What we must remember, if you feel you are being treated in that way, the people who doing it are certainly not intending to patronize you. It does come from a place of genuine concern and love. The best way to solve this problem is to try your best to communicate with that person and tell them exactly how you feel.
The Memory Of The Old You
One of the things I would also consider a contributing factor to the change in the way you are treated is the inevitable change within you that comes with a brain injury. Before a brain injury, we were living normal lives, going to work, going to school and socializing with friends in our spare time. The people we have engaged with while we have been doing all of these everyday things have created an image, an expectation of who we are and how we should behave.
As a result of the brain injury we suffered, our ability to do certain things, to behave in a certain way, essentially our ability to live up to the expectation we have created in our previous life as a fully abled person has been removed. This change unfortunately makes people extremely uncomfortable, nervous and highlights their insecurities and lack of knowledge.
These people are aware of our situation, they remember the person that they had known previously and they also know that this person will have undergone a change in the way that they act and the way that they function. Most ordinary people actually, aside from the severity of the situation regarding an ABI, know very little about brain injuries and what suffering a brain injury actually means. Because of the severity that associated with ABI’s, people feel that they need to treat patients differently after the injury than they did before it because they are now different people.

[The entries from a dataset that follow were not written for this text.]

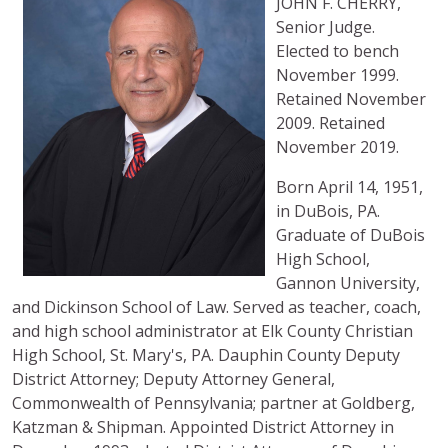
JOHN F. CHERRY,
Senior Judge.
Elected to bench
November 1999.
Retained November
2009. Retained
November 2019.
Born April 14, 1951,
in DuBois, PA.
Graduate of DuBois
High School,
Gannon University,
and Dickinson School of Law. Served as teacher, coach,
and high school administrator at Elk County Christian
High School, St. Mary's, PA. Dauphin County Deputy
District Attorney; Deputy Attorney General,
Commonwealth of Pennsylvania; partner at Goldberg,
Katzman & Shipman. Appointed District Attorney in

In reality, what brain injury patients need is for people to acknowledge that they have suffered a life-changing trauma and for people to just be a little more patient with them and to accept that they are facing challenges every single day that they have never faced before. What we do not need is to be patronized, belittled or defined by our injury. What we want is to be treated in the same way we have been previously, for who we are as people.
Communication Between Parties
I can only say that after your injury, if you feeling patronized, treated like a child or undermined, the only way to address those issues is to calmly and carefully talk to and communicate your feelings with the people you feel are treating you this way. I can honestly say that if you get your point across to them in a way that they understand and that they can relate to, the vast majority of people will do their best to adjust their behaviour and think a little more carefully about what they are saying and how their words can be interpreted.